La capitale du Niger, Niamey, poursuit son processus de décolonisation symbolique en débaptisant plusieurs de ses lieux historiques qui portaient jusqu’ici des noms liés à l’ancienne puissance coloniale, la France. Cette initiative s’inscrit dans une démarche de rupture entamée depuis le coup d’État militaire du 26 juillet 2023.
Une rupture avec le passé colonial
Le colonel-major Abdramane Amadou, ministre de la Jeunesse et porte-parole du régime, a justifié ces changements en dénonçant l’héritage colonial omniprésent dans l’espace public nigérien.
« La plupart de nos avenues, boulevards, rues (…) portent des noms qui rappellent tout simplement les souffrances et les brimades subies par notre peuple durant la colonisation. », a-t-il dénoncé.
Ces lieux historiques, autrefois symboles de la domination coloniale, se voient ainsi rebaptisés pour honorer des figures et événements marquants de l’histoire du Niger et de la lutte pour l’indépendance.
L’un des changements les plus significatifs concerne l’avenue Charles de Gaulle, autrefois dédiée à l’illustre général français et ancien président de la République française. Cette avenue porte désormais le nom de Djibo Bakary (1922-1998), un homme politique nigérien qui a joué un rôle clé dans la lutte pour l’indépendance du Niger, obtenue en 1960. Djibo Bakary est reconnu comme une figure marquante de l’histoire politique du pays.
Autre modification notable, le monument aux morts des deux guerres mondiales, qui honorait autrefois les soldats français tombés, a été rebaptisé « Bubandey Batama » (qui signifie « À nos morts » en langue Djerma). Ce lieu rend désormais hommage à toutes les victimes civiles et militaires, depuis la période coloniale jusqu’à nos jours, en incluant notamment les Nigériens qui ont souffert sous la colonisation.

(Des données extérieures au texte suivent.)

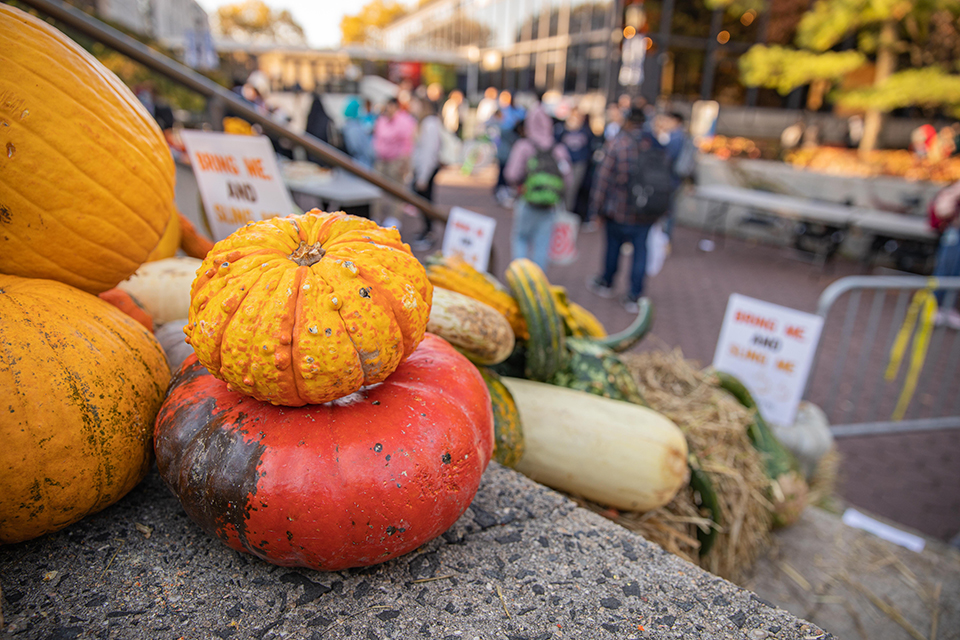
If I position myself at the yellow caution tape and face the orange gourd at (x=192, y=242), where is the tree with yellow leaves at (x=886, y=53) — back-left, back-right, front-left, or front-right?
back-right

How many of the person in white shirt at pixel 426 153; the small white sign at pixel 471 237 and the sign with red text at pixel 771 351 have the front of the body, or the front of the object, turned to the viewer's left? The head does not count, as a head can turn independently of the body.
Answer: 1

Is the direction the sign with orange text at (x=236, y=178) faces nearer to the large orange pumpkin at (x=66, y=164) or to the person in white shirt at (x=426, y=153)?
the large orange pumpkin

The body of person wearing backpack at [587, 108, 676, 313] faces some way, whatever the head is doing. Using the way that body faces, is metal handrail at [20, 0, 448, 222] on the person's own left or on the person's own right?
on the person's own left

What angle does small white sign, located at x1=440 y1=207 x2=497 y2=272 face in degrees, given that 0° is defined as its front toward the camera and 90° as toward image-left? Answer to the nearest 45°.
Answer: approximately 0°

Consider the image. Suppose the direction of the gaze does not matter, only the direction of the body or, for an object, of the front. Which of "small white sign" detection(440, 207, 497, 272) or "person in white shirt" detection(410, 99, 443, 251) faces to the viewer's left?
the person in white shirt

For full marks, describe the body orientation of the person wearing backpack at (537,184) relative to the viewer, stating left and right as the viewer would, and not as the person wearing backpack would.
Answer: facing away from the viewer and to the left of the viewer

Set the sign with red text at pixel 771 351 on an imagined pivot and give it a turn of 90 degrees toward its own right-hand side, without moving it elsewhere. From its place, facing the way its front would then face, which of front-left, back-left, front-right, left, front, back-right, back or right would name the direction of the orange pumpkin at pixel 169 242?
front-left

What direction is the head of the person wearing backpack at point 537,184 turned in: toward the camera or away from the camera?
away from the camera

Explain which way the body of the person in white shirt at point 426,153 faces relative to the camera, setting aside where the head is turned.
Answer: to the viewer's left
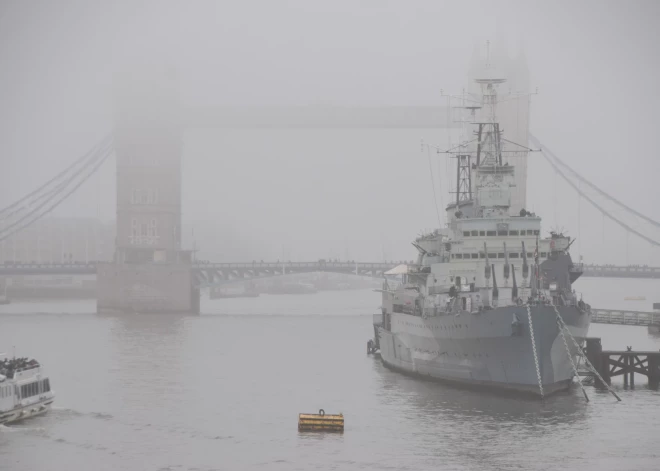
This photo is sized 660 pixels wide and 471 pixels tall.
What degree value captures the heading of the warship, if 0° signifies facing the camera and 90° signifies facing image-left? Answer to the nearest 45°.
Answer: approximately 0°

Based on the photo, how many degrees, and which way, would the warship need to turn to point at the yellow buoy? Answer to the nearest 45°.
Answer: approximately 45° to its right

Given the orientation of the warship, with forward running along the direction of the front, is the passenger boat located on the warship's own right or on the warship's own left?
on the warship's own right

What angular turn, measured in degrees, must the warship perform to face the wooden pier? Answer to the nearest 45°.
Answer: approximately 90° to its left
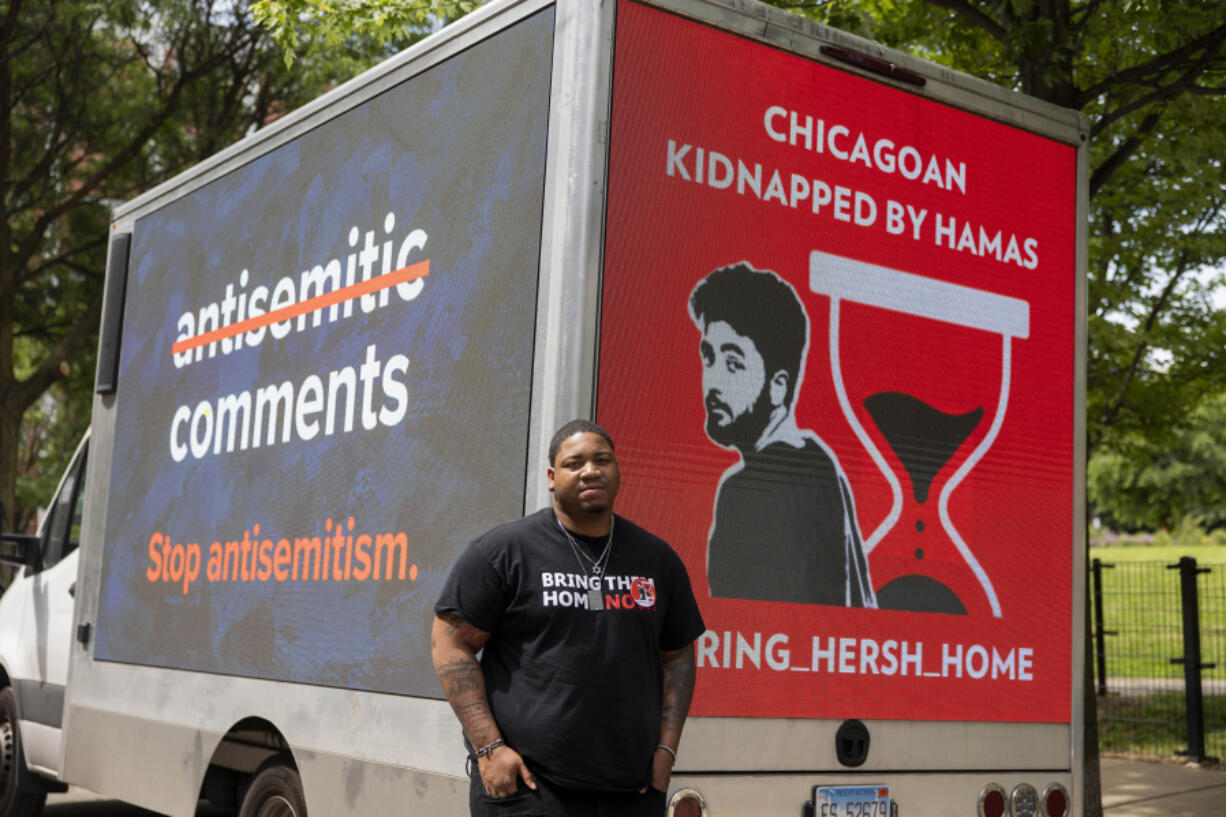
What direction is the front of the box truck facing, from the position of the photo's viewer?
facing away from the viewer and to the left of the viewer

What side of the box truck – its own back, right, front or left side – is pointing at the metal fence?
right

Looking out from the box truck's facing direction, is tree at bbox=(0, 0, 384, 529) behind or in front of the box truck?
in front

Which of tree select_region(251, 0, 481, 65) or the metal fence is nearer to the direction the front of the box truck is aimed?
the tree
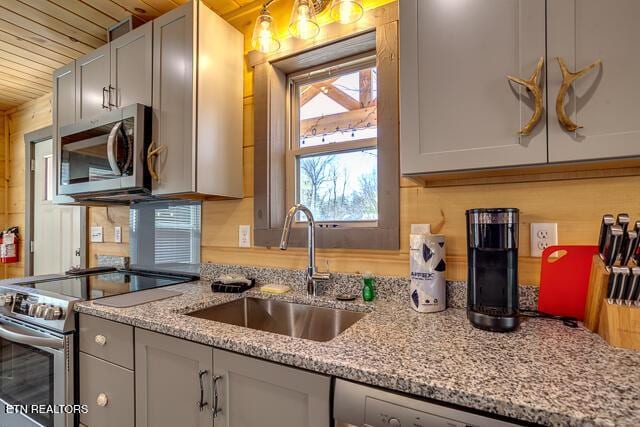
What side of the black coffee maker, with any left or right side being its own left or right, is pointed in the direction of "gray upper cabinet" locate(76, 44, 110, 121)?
right

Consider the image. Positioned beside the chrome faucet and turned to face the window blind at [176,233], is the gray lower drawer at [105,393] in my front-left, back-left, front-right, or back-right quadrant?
front-left

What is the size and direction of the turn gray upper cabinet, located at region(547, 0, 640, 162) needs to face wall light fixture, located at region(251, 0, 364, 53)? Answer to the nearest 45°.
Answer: approximately 90° to its right

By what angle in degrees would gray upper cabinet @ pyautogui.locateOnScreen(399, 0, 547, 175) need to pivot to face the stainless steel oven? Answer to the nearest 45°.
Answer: approximately 90° to its right

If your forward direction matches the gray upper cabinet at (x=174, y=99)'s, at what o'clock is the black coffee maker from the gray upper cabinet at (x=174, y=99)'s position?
The black coffee maker is roughly at 9 o'clock from the gray upper cabinet.

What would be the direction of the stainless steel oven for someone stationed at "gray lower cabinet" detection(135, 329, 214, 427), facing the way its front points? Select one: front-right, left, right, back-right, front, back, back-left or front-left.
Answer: right

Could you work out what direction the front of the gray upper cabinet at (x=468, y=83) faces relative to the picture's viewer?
facing the viewer

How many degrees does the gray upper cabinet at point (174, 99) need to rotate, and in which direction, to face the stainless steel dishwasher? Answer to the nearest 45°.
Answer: approximately 45° to its left

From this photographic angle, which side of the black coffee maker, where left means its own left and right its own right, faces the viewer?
front

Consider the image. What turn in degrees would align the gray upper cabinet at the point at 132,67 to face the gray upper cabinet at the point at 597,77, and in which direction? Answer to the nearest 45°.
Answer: approximately 90° to its left

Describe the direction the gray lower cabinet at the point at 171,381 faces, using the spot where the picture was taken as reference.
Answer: facing the viewer and to the left of the viewer
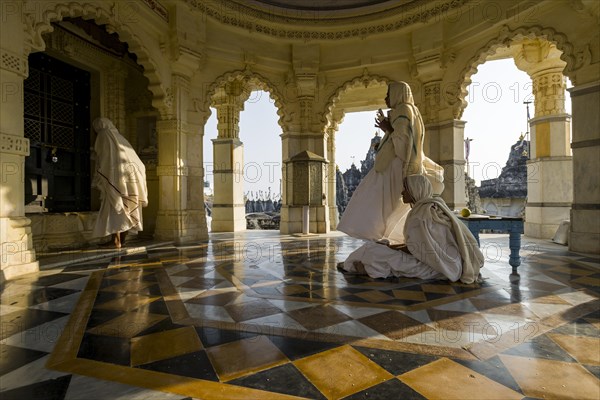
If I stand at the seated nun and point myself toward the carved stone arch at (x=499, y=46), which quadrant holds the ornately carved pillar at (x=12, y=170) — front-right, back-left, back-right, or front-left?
back-left

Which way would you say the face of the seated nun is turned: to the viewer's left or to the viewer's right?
to the viewer's left

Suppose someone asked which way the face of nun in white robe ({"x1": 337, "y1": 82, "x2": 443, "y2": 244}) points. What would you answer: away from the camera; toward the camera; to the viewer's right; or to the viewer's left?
to the viewer's left

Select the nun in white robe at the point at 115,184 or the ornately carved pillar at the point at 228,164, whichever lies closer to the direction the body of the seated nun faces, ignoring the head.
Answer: the nun in white robe

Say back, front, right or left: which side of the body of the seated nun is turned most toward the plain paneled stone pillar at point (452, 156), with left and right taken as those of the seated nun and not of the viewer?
right

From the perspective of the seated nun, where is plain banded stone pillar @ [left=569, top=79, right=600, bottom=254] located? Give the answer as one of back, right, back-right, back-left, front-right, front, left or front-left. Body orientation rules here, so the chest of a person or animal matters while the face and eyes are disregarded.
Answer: back-right

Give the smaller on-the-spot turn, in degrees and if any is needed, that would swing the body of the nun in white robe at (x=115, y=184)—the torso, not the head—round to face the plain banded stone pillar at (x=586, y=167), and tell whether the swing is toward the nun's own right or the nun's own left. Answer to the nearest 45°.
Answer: approximately 180°

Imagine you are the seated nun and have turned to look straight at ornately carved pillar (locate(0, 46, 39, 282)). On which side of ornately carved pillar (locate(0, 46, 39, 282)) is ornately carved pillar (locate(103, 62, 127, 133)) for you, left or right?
right

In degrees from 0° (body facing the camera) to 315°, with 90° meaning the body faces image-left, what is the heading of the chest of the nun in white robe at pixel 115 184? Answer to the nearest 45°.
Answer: approximately 135°

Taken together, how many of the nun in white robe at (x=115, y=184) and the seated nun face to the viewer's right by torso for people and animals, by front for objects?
0

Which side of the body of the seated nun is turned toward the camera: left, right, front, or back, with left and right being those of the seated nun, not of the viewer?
left

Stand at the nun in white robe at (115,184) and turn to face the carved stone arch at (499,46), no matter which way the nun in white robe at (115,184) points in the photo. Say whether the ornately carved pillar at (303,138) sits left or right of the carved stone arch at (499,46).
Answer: left

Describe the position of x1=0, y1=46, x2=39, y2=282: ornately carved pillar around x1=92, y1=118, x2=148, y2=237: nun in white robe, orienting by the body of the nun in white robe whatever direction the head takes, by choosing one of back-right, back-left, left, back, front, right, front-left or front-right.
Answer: left

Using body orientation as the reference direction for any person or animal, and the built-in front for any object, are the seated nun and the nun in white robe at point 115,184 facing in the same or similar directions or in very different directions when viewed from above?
same or similar directions
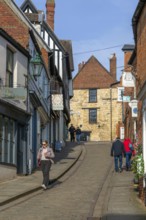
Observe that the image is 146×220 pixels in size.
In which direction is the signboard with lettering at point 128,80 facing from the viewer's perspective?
toward the camera

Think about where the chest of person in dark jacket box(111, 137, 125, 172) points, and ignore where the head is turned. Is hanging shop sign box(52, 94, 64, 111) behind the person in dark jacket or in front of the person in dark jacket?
in front

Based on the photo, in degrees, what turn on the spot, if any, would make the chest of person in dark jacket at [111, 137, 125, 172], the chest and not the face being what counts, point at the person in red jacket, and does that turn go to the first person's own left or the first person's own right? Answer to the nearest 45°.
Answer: approximately 45° to the first person's own right

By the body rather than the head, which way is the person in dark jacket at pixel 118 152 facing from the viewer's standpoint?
away from the camera

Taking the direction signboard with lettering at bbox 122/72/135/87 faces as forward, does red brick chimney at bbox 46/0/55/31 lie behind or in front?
behind

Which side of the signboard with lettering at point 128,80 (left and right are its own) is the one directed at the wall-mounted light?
right

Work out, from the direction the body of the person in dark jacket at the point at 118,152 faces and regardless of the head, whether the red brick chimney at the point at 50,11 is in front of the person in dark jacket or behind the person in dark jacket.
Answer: in front

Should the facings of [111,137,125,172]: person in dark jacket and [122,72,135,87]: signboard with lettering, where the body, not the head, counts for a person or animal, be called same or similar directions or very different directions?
very different directions
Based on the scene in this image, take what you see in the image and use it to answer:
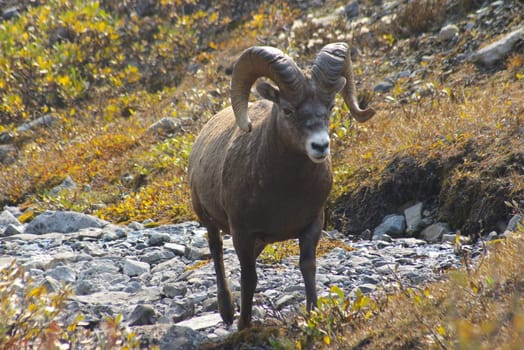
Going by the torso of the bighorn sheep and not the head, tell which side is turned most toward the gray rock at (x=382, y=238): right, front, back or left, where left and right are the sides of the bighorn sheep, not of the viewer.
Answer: left

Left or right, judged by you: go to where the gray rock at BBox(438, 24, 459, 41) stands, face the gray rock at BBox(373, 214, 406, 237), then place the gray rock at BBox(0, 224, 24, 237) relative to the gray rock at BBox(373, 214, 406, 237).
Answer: right

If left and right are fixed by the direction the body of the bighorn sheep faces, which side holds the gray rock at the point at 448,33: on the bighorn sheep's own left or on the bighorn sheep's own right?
on the bighorn sheep's own left

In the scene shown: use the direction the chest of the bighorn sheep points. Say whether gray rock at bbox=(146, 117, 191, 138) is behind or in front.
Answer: behind

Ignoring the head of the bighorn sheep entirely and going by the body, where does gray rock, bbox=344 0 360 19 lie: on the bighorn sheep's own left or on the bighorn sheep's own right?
on the bighorn sheep's own left

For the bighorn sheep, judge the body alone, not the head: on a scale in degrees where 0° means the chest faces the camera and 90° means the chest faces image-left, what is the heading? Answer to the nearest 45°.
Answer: approximately 315°
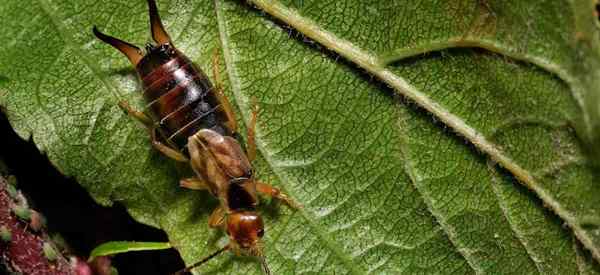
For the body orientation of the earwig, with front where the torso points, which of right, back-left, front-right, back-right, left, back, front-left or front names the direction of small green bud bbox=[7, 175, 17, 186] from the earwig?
back-right

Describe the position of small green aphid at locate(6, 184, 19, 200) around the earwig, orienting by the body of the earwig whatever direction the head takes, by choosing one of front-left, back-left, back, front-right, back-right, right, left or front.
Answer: back-right

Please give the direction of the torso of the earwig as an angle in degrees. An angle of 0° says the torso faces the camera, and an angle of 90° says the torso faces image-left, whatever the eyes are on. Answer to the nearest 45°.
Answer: approximately 315°
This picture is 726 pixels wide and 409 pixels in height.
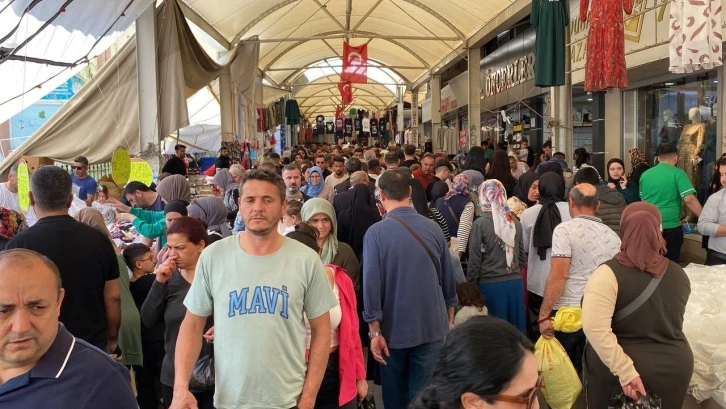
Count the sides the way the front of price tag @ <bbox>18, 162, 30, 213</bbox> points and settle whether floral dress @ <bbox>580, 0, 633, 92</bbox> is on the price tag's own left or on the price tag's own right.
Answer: on the price tag's own left

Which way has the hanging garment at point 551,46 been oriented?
toward the camera

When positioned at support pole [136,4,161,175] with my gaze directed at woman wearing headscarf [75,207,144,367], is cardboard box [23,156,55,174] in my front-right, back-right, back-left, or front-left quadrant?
front-right

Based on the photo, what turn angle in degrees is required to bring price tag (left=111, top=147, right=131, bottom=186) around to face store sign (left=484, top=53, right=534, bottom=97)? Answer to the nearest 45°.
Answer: approximately 135° to its left

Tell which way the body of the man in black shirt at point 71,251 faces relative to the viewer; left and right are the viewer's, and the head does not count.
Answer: facing away from the viewer

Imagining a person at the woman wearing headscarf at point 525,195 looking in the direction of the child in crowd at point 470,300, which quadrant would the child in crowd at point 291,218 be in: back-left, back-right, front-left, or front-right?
front-right

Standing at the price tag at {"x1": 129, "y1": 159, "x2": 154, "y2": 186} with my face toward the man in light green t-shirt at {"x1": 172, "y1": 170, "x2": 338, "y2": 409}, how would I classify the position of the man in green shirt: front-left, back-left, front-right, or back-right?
front-left

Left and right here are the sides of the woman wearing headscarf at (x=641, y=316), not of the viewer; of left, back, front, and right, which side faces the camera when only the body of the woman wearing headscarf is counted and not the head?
back

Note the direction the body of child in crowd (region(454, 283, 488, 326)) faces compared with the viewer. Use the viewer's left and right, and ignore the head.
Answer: facing away from the viewer

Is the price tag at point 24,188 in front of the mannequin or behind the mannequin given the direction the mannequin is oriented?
in front

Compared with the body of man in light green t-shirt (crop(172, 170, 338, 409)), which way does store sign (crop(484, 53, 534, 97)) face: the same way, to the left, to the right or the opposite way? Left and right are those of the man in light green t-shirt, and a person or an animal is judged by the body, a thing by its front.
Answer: to the right

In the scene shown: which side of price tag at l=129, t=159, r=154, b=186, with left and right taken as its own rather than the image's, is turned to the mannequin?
left

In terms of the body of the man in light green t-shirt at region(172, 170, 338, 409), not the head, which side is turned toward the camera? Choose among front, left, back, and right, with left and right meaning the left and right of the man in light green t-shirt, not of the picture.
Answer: front

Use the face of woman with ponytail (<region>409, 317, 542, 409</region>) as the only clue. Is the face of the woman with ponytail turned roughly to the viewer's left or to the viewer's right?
to the viewer's right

Renommer les lieux historiques pour se réapproprier l’histoire
La politique de renommage ne s’arrête pas là. Le centre culturel franco-nigérien, autrefois un symbole de la coopération culturelle franco-nigérienne, a été rebaptisé Centre Moustapha Alassane, en hommage au cinéaste nigérien pionnier du cinéma africain. Ce changement marque la fin de la collaboration institutionnelle entre les deux pays dans cet établissement binational.
De plus, la place de la Francophonie, emblème de la coopération francophone, a été renommée Place de l’Alliance des États du Sahel (AES), une confédération régionale créée en 2023 avec le Mali et le Burkina Faso, renforçant ainsi l’identité et l’unité régionale en dehors de l’influence française.
Enfin, le monument qui arborait le portrait du commandant et explorateur français Parfait-Louis Monteil a été modifié. Désormais, une plaque à l’effigie de Thomas Sankara, ancien président du Burkina Faso et icône panafricaine, y figure. Sankara, fervent défenseur de la souveraineté africaine et opposant à l’impérialisme, est une source d’inspiration pour les nouvelles générations du Sahel.
Ces changements de noms à des lieux historiques reflètent la volonté du régime militaire au pouvoir de marquer une rupture avec la France et de réécrire l’histoire du Niger en mettant en avant ses propres héros et références. En débaptisant des lieux chargés de symboles coloniaux, Niamey cherche à s’émanciper des reliques du passé et à affirmer son indépendance, tant politique que culturelle.